A consultoria chama esse movimento de campo de análise avançada e o define como a análise de dados estruturados e não-estruturados, usando estatísticas descritivas e preditivas de mineração de dados, simulação e otimização, para produzir insights que ferramentas de consulta e geração de relatórios não estão preparadas para descobrir.

“É um conceito frequentemente aplicado na tomada de decisões, solução de problemas de negócios e identificação de oportunidades, porque proporciona melhores previsões, a compreensão causal, a identificação de padrões, processos e otimização de recursos, e também pode ajudar no processo de planejamento de cenários”, explica a analista do Gartner, Rita Sallam.

Pesquisa feita pela consultoria mostra que a maioria dos usuários ainda se concentra na medição do passado, com apenas 13% fazendo uso intensivo de análise preditiva. Menos de 3% usa capacidades prescritivas como decisão / modelagem matemática, simulação e otimização.

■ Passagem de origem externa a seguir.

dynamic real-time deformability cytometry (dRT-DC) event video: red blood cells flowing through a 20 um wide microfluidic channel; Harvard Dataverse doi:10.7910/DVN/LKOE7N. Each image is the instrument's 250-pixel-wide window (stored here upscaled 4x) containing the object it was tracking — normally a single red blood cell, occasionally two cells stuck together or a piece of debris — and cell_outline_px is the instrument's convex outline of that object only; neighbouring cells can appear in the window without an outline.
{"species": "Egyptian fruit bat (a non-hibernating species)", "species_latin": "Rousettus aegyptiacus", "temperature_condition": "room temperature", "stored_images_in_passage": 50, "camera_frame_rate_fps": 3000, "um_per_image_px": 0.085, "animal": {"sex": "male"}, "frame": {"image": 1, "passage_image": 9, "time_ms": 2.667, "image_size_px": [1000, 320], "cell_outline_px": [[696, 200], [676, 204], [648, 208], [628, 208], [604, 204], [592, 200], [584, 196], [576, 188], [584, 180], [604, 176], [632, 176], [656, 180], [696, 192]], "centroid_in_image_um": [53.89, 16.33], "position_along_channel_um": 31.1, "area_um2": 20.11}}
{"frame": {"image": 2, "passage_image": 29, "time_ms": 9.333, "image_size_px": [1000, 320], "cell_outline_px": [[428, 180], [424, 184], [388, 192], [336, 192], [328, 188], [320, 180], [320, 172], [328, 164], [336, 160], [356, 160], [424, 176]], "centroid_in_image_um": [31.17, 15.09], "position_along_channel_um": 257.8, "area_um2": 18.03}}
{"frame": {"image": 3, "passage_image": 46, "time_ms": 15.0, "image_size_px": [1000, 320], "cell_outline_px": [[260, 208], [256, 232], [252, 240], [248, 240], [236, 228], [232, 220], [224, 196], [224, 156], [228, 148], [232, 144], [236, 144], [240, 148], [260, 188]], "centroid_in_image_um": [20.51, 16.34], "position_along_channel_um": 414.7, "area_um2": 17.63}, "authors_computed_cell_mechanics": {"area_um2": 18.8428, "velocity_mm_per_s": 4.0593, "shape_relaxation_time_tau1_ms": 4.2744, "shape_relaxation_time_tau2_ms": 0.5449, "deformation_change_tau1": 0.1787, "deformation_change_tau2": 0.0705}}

“Esta tendência está mudando. As organizações começam a manifestar interesse em aumentar o uso de estilos avançados de análise”, afirma Rita. “Isso pode ajudá-las a prever coisas como a provável reinternação de um paciente em um hospital ou a suscetibilidade de fraudes em informações”, pondera a consultora.

Novas oportunidades

Ela aconselha as organizações a desenvolverem planos de apoio aos dados novos, assim como à variedade e aos requisitos de velocidade. Por ser capaz de correlacionar, analisar e apresentar ideias de informações estruturadas e não-estruturadas, as organizações serão capazes de personalizar experiências de clientes e explorar novas oportunidades.

“Aqueles que forem capazes de fazer análises avançadas sobre big data crescerão 20% a mais do que seus pares”, afirma Rita. “A explosão do volume de dados, bem como a sua variedade e velocidade, permitirão novos e avançados casos de uso de análise, promovendo crescimento na produtividade da unidade”, pontua.

No plano do modelo comercial, a Eval-Source acredita que os ERP Preditivos serão semelhantes aos atuais, mas algumas questões ainda não estão respondidas, como a medição do ROI; o tempo que levaremos até este nível; e o avanço da tecnologia para chegar a esta nova arquitetura preditiva.

Também não se sabe se o modelo de execução será diferente do atual – se será mais difícil ou mais fácil. Estas são perguntas que organizações e vendedores precisarão responder e colaborar para tornar o ERP Preditivo uma realidade mais rápida. O BI pode inclusive ajudar na configuração.

Cereja do bolo

Na SAP, o Hana oferece “novos conceitos de análise preditiva”, diz Ricardo Carlotto, diretor de soluções analíticas da SAP Brasil. O primeiro deles é a facilidade de uso, cuja ideia é democratizar o uso da ferramenta a usuários, inclusive do ERP, que não sejam matemáticos ou estatísticos. Além disso, a própria suíte SAP Business Intelligence possui um módulo de visualização integrado à análise preditiva, que possibilita a montagem de gráficos mesmo sem a assessoria de especialistas de TI.

Disponível no mercado desde o fim do ano passado, a análise preditiva é a cereja do bolo da solução SAP, segundo o executivo.

“O BI tradicional é excepcional, mas é uma autópsia. Você passa a saber tudo sobre o cadáver: como ele morreu, quando, porque etc. Mas só dá para ver o passado. É como dirigir o carro olhando para o espelho retrovisor. Quando falamos de análise preditiva, trocamos o retrovisor pelo para-brisa e a autópsia pelo exame preventivo”, explica Carloto.

Antonio Moraes, diretor de soluções e negócios da Microsoft Brasil, concorda. “Muitas empresas poderiam prever tendências e melhor entender demandas específicas de seus clientes, além de ganhar eficiência operacional, se tivessem facilidade de manipular informações”, diz ele.

O Microsoft Dynamics Ax, segundo Moraes, possui módulos específicos de business analytics, business intelligence e reports, para que as empresas possam obter informações em tempo real e melhor gerir seus resultados.